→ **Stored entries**
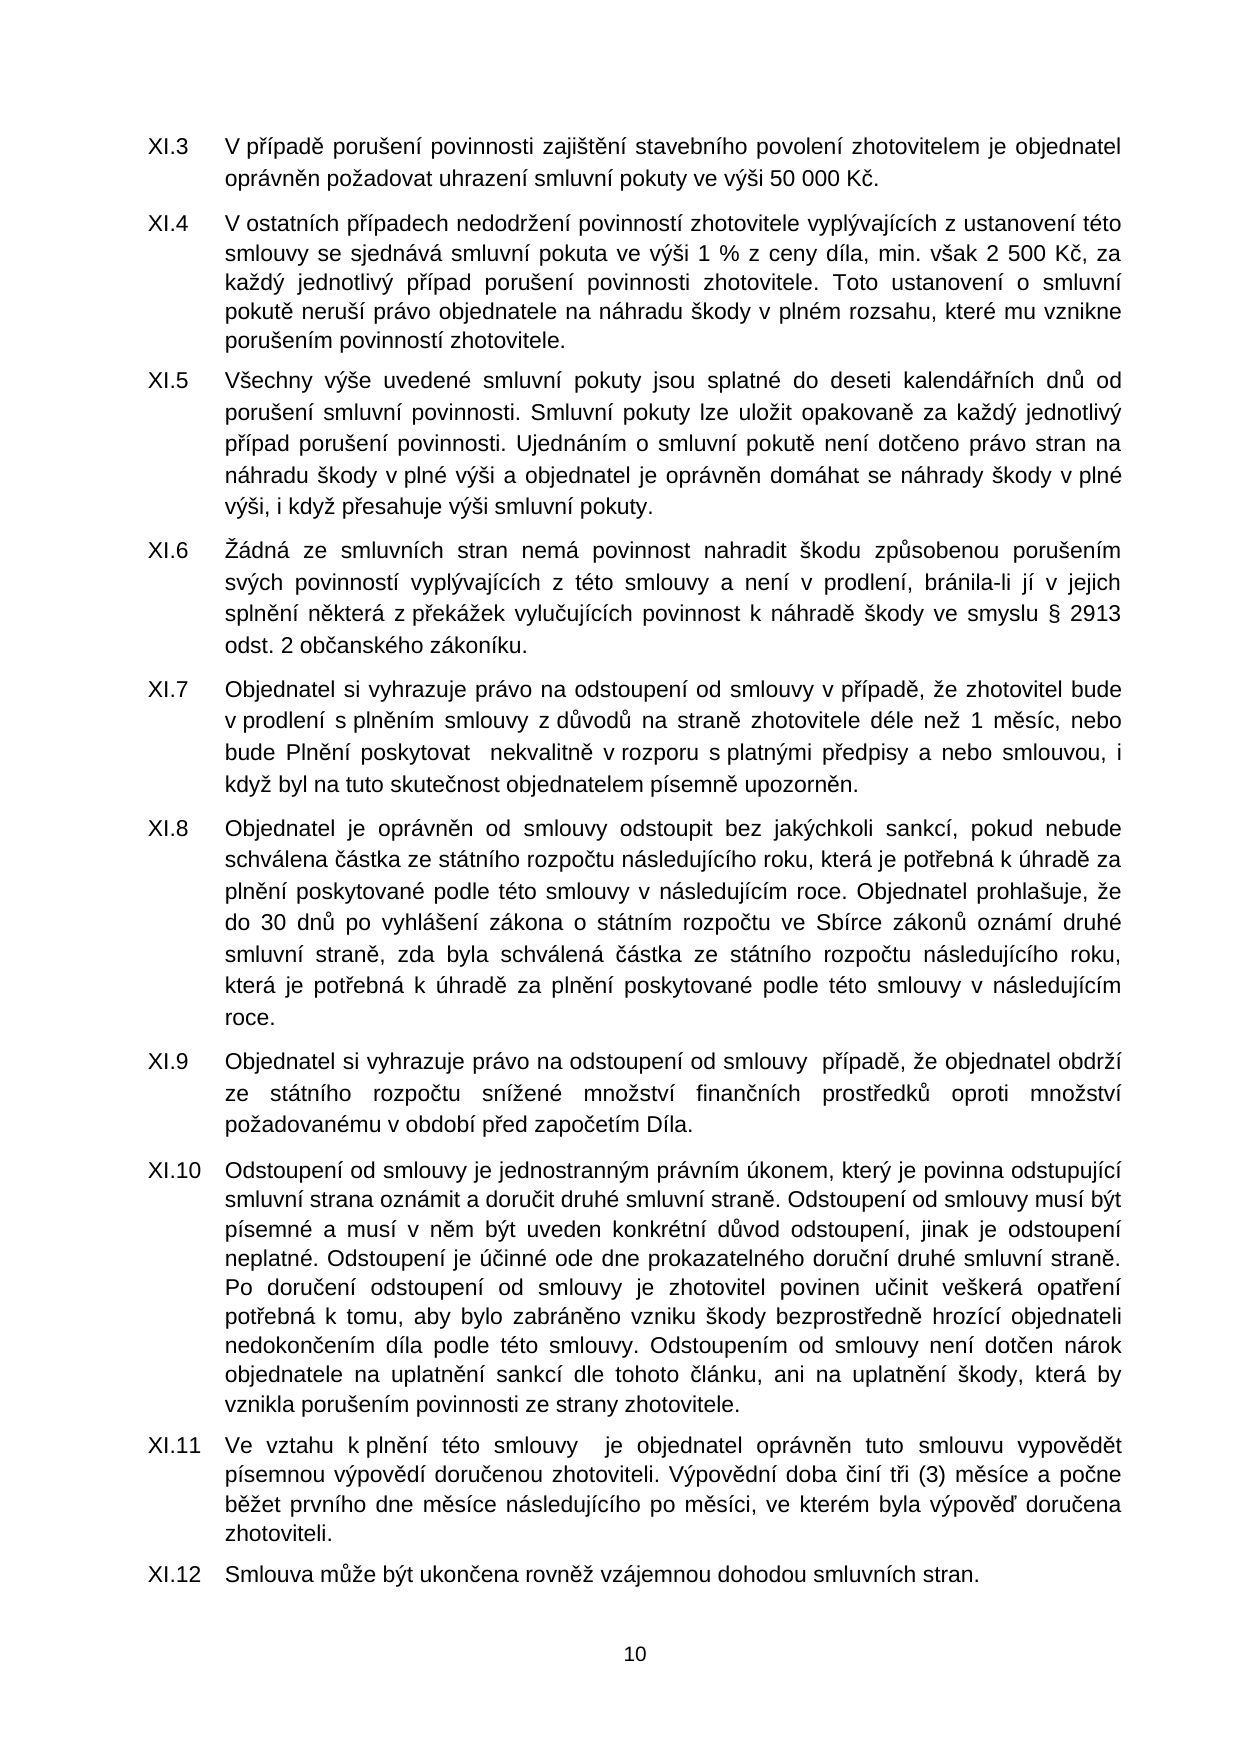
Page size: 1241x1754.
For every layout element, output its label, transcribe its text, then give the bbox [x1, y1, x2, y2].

list Odstoupení od smlouvy je jednostranným právním úkonem, který je povinna odstupující smluvní strana oznámit a doručit druhé smluvní straně. Odstoupení od smlouvy musí být písemné a musí v něm být uveden konkrétní důvod odstoupení, jinak je odstoupení neplatné. Odstoupení je účinné ode dne prokazatelného doruční druhé smluvní straně. Po doručení odstoupení od smlouvy je zhotovitel povinen učinit veškerá opatření potřebná k tomu, aby bylo zabráněno vzniku škody bezprostředně hrozící objednateli nedokončením díla podle této smlouvy. Odstoupením od smlouvy není dotčen nárok objednatele na uplatnění sankcí dle tohoto článku, ani na uplatnění škody, která by vznikla porušením povinnosti ze strany zhotovitele. [148, 1155, 1122, 1418]
list Smlouva může být ukončena rovněž vzájemnou dohodou smluvních stran. [148, 1559, 1122, 1589]
list V případě porušení povinnosti zajištění stavebního povolení zhotovitelem je objednatel oprávněn požadovat uhrazení smluvní pokuty ve výši 50 000 Kč. [148, 133, 1122, 191]
list Ve vztahu k plnění této smlouvy je objednatel oprávněn tuto smlouvu vypovědět písemnou výpovědí doručenou zhotoviteli. Výpovědní doba činí tři (3) měsíce a počne běžet prvního dne měsíce následujícího po měsíci, ve kterém byla výpověď doručena zhotoviteli. [148, 1430, 1122, 1547]
list Objednatel si vyhrazuje právo na odstoupení od smlouvy případě, že objednatel obdrží ze státního rozpočtu snížené množství finančních prostředků oproti množství požadovanému v období před započetím Díla. [148, 1048, 1122, 1138]
list Žádná ze smluvních stran nemá povinnost nahradit škodu způsobenou porušením svých povinností vyplývajících z této smlouvy a není v prodlení, bránila-li jí v jejich splnění některá z překážek vylučujících povinnost k náhradě škody ve smyslu § 2913 odst. 2 občanského zákoníku. [148, 537, 1122, 658]
list V ostatních případech nedodržení povinností zhotovitele vyplývajících z ustanovení této smlouvy se sjednává smluvní pokuta ve výši 1 % z ceny díla, min. však 2 500 Kč, za každý jednotlivý případ porušení povinnosti zhotovitele. Toto ustanovení o smluvní pokutě neruší právo objednatele na náhradu škody v plném rozsahu, které mu vznikne porušením povinností zhotovitele. [148, 208, 1122, 354]
list Objednatel si vyhrazuje právo na odstoupení od smlouvy v případě, že zhotovitel bude v prodlení s plněním smlouvy z důvodů na straně zhotovitele déle než 1 měsíc, nebo bude Plnění poskytovat nekvalitně v rozporu s platnými předpisy a nebo smlouvou, i když byl na tuto skutečnost objednatelem písemně upozorněn. [148, 676, 1122, 797]
list Objednatel je oprávněn od smlouvy odstoupit bez jakýchkoli sankcí, pokud nebude schválena částka ze státního rozpočtu následujícího roku, která je potřebná k úhradě za plnění poskytované podle této smlouvy v následujícím roce. Objednatel prohlašuje, že do 30 dnů po vyhlášení zákona o státním rozpočtu ve Sbírce zákonů oznámí druhé smluvní straně, zda byla schválená částka ze státního rozpočtu následujícího roku, která je potřebná k úhradě za plnění poskytované podle této smlouvy v následujícím roce. [148, 815, 1122, 1030]
list Všechny výše uvedené smluvní pokuty jsou splatné do deseti kalendářních dnů od porušení smluvní povinnosti. Smluvní pokuty lze uložit opakovaně za každý jednotlivý případ porušení povinnosti. Ujednáním o smluvní pokutě není dotčeno právo stran na náhradu škody v plné výši a objednatel je oprávněn domáhat se náhrady škody v plné výši, i když přesahuje výši smluvní pokuty. [148, 367, 1122, 519]
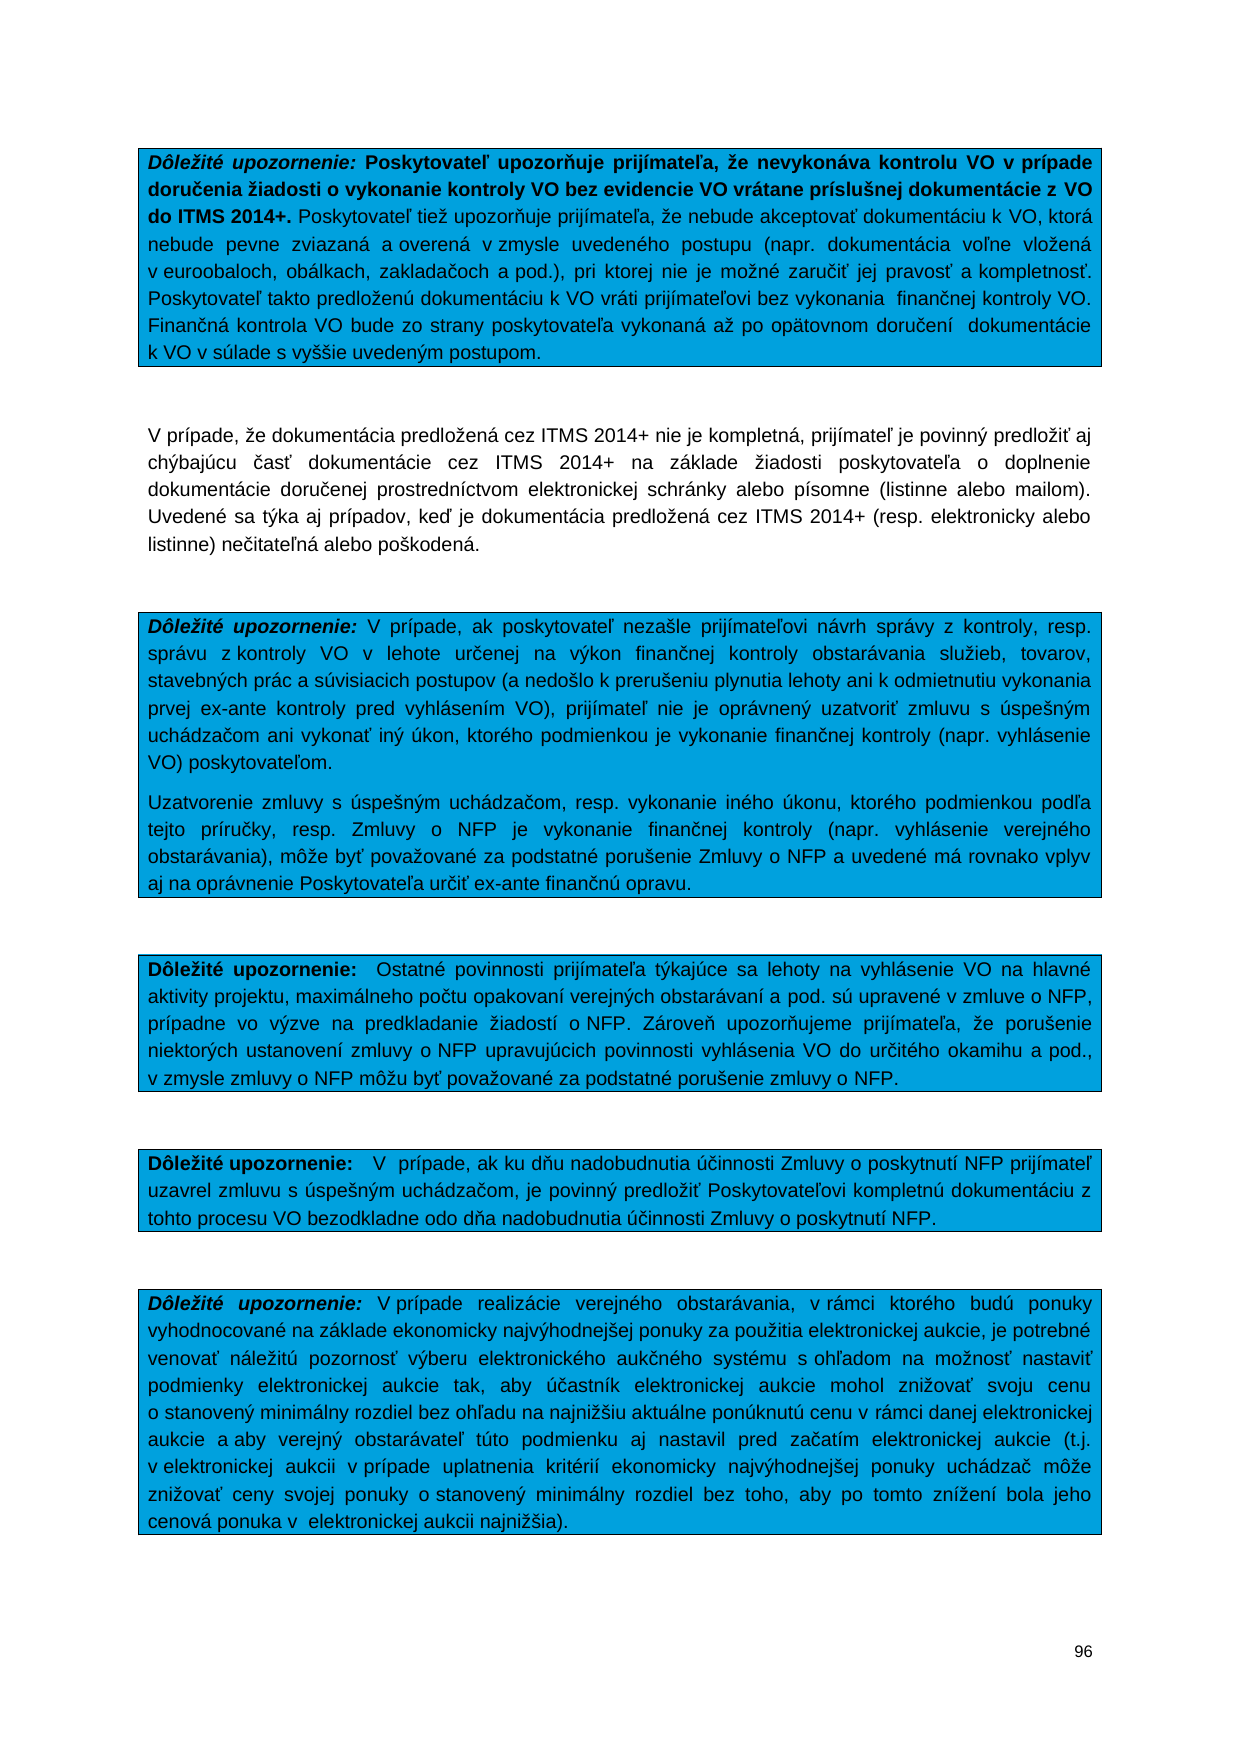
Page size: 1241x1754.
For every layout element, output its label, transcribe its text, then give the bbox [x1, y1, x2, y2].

→ **Your instructions**
From the first line to the last, repeat the entries exactly and leave out the pictures.

→ **Solution to this exercise**
Page size: 1241x1754.
For every layout element, output its label, transcribe its text, then give the bbox [x1, y1, x2, y2].

list Odstoupení od smlouvy je jednostranným právním úkonem, který je povinna odstupující smluvní strana oznámit a doručit druhé smluvní straně. Odstoupení od smlouvy musí být písemné a musí v něm být uveden konkrétní důvod odstoupení, jinak je odstoupení neplatné. Odstoupení je účinné ode dne prokazatelného doruční druhé smluvní straně. Po doručení odstoupení od smlouvy je zhotovitel povinen učinit veškerá opatření potřebná k tomu, aby bylo zabráněno vzniku škody bezprostředně hrozící objednateli nedokončením díla podle této smlouvy. Odstoupením od smlouvy není dotčen nárok objednatele na uplatnění sankcí dle tohoto článku, ani na uplatnění škody, která by vznikla porušením povinnosti ze strany zhotovitele. [148, 1155, 1122, 1418]
list Smlouva může být ukončena rovněž vzájemnou dohodou smluvních stran. [148, 1559, 1122, 1589]
list V případě porušení povinnosti zajištění stavebního povolení zhotovitelem je objednatel oprávněn požadovat uhrazení smluvní pokuty ve výši 50 000 Kč. [148, 133, 1122, 191]
list Ve vztahu k plnění této smlouvy je objednatel oprávněn tuto smlouvu vypovědět písemnou výpovědí doručenou zhotoviteli. Výpovědní doba činí tři (3) měsíce a počne běžet prvního dne měsíce následujícího po měsíci, ve kterém byla výpověď doručena zhotoviteli. [148, 1430, 1122, 1547]
list Objednatel si vyhrazuje právo na odstoupení od smlouvy případě, že objednatel obdrží ze státního rozpočtu snížené množství finančních prostředků oproti množství požadovanému v období před započetím Díla. [148, 1048, 1122, 1138]
list Žádná ze smluvních stran nemá povinnost nahradit škodu způsobenou porušením svých povinností vyplývajících z této smlouvy a není v prodlení, bránila-li jí v jejich splnění některá z překážek vylučujících povinnost k náhradě škody ve smyslu § 2913 odst. 2 občanského zákoníku. [148, 537, 1122, 658]
list V ostatních případech nedodržení povinností zhotovitele vyplývajících z ustanovení této smlouvy se sjednává smluvní pokuta ve výši 1 % z ceny díla, min. však 2 500 Kč, za každý jednotlivý případ porušení povinnosti zhotovitele. Toto ustanovení o smluvní pokutě neruší právo objednatele na náhradu škody v plném rozsahu, které mu vznikne porušením povinností zhotovitele. [148, 208, 1122, 354]
list Objednatel si vyhrazuje právo na odstoupení od smlouvy v případě, že zhotovitel bude v prodlení s plněním smlouvy z důvodů na straně zhotovitele déle než 1 měsíc, nebo bude Plnění poskytovat nekvalitně v rozporu s platnými předpisy a nebo smlouvou, i když byl na tuto skutečnost objednatelem písemně upozorněn. [148, 676, 1122, 797]
list Objednatel je oprávněn od smlouvy odstoupit bez jakýchkoli sankcí, pokud nebude schválena částka ze státního rozpočtu následujícího roku, která je potřebná k úhradě za plnění poskytované podle této smlouvy v následujícím roce. Objednatel prohlašuje, že do 30 dnů po vyhlášení zákona o státním rozpočtu ve Sbírce zákonů oznámí druhé smluvní straně, zda byla schválená částka ze státního rozpočtu následujícího roku, která je potřebná k úhradě za plnění poskytované podle této smlouvy v následujícím roce. [148, 815, 1122, 1030]
list Všechny výše uvedené smluvní pokuty jsou splatné do deseti kalendářních dnů od porušení smluvní povinnosti. Smluvní pokuty lze uložit opakovaně za každý jednotlivý případ porušení povinnosti. Ujednáním o smluvní pokutě není dotčeno právo stran na náhradu škody v plné výši a objednatel je oprávněn domáhat se náhrady škody v plné výši, i když přesahuje výši smluvní pokuty. [148, 367, 1122, 519]
Page size: 1241x1754.
For every layout element, output its label, transcribe its text, then give the bbox [x1, y1, x2, y2].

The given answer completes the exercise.